(Prompt) Verbatim output of the lines below is required, with the images omitted.

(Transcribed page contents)
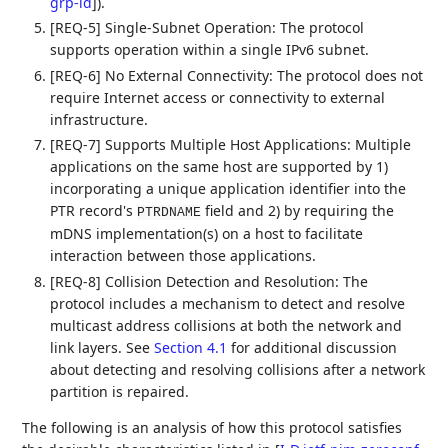
grp-id
]
).
[REQ-5] Single-Subnet Operation: The protocol
supports operation within a single IPv6 subnet.
[REQ-6] No External Connectivity: The protocol does not
require Internet access or connectivity to external
infrastructure.
[REQ-7] Supports Multiple Host Applications: Multiple
applications on the same host are supported by 1)
incorporating a unique application identifier into the
PTR record's
field and 2) by requiring the
PTRDNAME
mDNS implementation(s) on a host to facilitate
interaction between those applications.
[REQ-8] Collision Detection and Resolution: The
protocol includes a mechanism to detect and resolve
multicast address collisions at both the network and
link layers. See
Section 4.1
for additional discussion
about detecting and resolving collisions after a network
partition is repaired.
The following is an analysis of how this protocol satisfies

(Response area)
grp-id
]
).
[REQ-5] Single-Subnet Operation: The protocol
supports operation within a single IPv6 subnet.
[REQ-6] No External Connectivity: The protocol does not
require Internet access or connectivity to external
infrastructure.
[REQ-7] Supports Multiple Host Applications: Multiple
applications on the same host are supported by 1)
incorporating a unique application identifier into the
PTR record's
field and 2) by requiring the
PTRDNAME
mDNS implementation(s) on a host to facilitate
interaction between those applications.
[REQ-8] Collision Detection and Resolution: The
protocol includes a mechanism to detect and resolve
multicast address collisions at both the network and
link layers. See
Section 4.1
for additional discussion
about detecting and resolving collisions after a network
partition is repaired.
The following is an analysis of how this protocol satisfies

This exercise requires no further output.